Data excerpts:
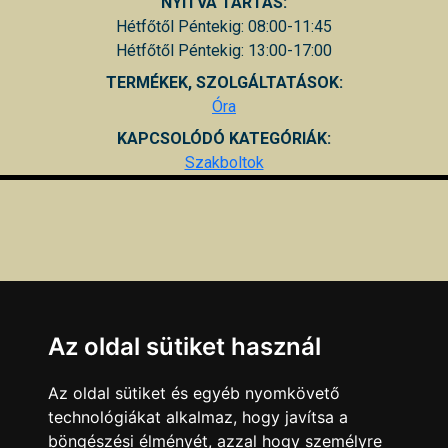
NYITVA TARTÁS:
Hétfőtől Péntekig: 08:00-11:45
Hétfőtől Péntekig: 13:00-17:00
TERMÉKEK, SZOLGÁLTATÁSOK:
Óra
KAPCSOLÓDÓ KATEGÓRIÁK:
Szakboltok
Az oldal sütiket használ
Az oldal sütiket és egyéb nyomkövető
technológiákat alkalmaz, hogy javítsa a
böngészési élményét, azzal hogy személyre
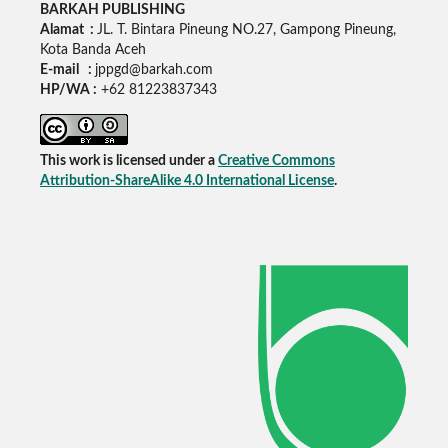
BARKAH PUBLISHING
Alamat :
JL. T. Bintara Pineung NO.27, Gampong Pineung,
Kota Banda Aceh
E-mail :
jppgd@barkah.com
HP/WA :
+62
81223837343
This work is licensed under a
Creative Commons
Attribution-ShareAlike 4.0 International License
.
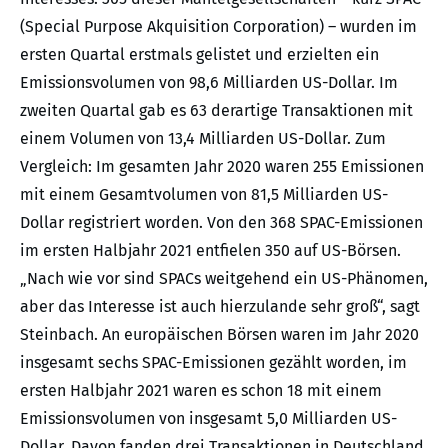
(Special Purpose Akquisition Corporation) – wurden im
ersten Quartal erstmals gelistet und erzielten ein
Emissionsvolumen von 98,6 Milliarden US-Dollar. Im
zweiten Quartal gab es 63 derartige Transaktionen mit
einem Volumen von 13,4 Milliarden US-Dollar. Zum
Vergleich: Im gesamten Jahr 2020 waren 255 Emissionen
mit einem Gesamtvolumen von 81,5 Milliarden US-
Dollar registriert worden. Von den 368 SPAC-Emissionen
im ersten Halbjahr 2021 entfielen 350 auf US-Börsen.
„Nach wie vor sind SPACs weitgehend ein US-Phänomen,
aber das Interesse ist auch hierzulande sehr groß“, sagt
Steinbach. An europäischen Börsen waren im Jahr 2020
insgesamt sechs SPAC-Emissionen gezählt worden, im
ersten Halbjahr 2021 waren es schon 18 mit einem
Emissionsvolumen von insgesamt 5,0 Milliarden US-
Dollar. Davon fanden drei Transaktionen in Deutschland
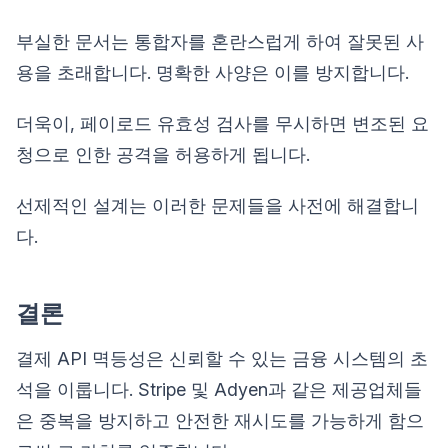
부실한 문서는 통합자를 혼란스럽게 하여 잘못된 사
용을 초래합니다. 명확한 사양은 이를 방지합니다.
더욱이, 페이로드 유효성 검사를 무시하면 변조된 요
청으로 인한 공격을 허용하게 됩니다.
선제적인 설계는 이러한 문제들을 사전에 해결합니
다.
결론
결제 API 멱등성은 신뢰할 수 있는 금융 시스템의 초
석을 이룹니다. Stripe 및 Adyen과 같은 제공업체들
은 중복을 방지하고 안전한 재시도를 가능하게 함으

= WHAT IS BEING ASKED =
Treat the line with "jppgd@barkah.com" as the start and the line with "einem Volumen von" as the end, and return exactly that span of the data above, both ends included, without pictures.

= SOLVED PROBLEM =
jppgd@barkah.com
HP/WA :
+62
81223837343
This work is licensed under a
Creative Commons
Attribution-ShareAlike 4.0 International License
.
(Special Purpose Akquisition Corporation) – wurden im
ersten Quartal erstmals gelistet und erzielten ein
Emissionsvolumen von 98,6 Milliarden US-Dollar. Im
zweiten Quartal gab es 63 derartige Transaktionen mit
einem Volumen von 13,4 Milliarden US-Dollar. Zum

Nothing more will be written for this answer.